** RECORDS SHOWN **
● ● ●

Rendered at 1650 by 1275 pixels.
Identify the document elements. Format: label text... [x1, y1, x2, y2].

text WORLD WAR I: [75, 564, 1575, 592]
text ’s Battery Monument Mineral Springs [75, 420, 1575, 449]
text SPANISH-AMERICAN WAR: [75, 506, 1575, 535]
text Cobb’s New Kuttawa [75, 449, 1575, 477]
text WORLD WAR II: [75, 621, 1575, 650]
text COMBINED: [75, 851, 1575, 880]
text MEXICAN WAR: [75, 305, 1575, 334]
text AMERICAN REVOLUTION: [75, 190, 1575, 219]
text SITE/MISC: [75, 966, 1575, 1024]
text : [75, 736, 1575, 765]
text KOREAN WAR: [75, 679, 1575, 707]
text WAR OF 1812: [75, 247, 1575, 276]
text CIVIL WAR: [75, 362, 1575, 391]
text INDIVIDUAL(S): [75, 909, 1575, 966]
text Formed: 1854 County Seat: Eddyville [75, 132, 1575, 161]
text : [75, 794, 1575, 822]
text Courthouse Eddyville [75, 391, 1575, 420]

● ● ●

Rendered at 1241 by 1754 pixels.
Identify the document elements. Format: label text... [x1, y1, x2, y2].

● ● ●

** WORK TO COMPLETE **
Select all lines with the word "pixels" from the entries above.

** FINISHED TASK **
Rendered at 1650 by 1275 pixels.
Rendered at 1241 by 1754 pixels.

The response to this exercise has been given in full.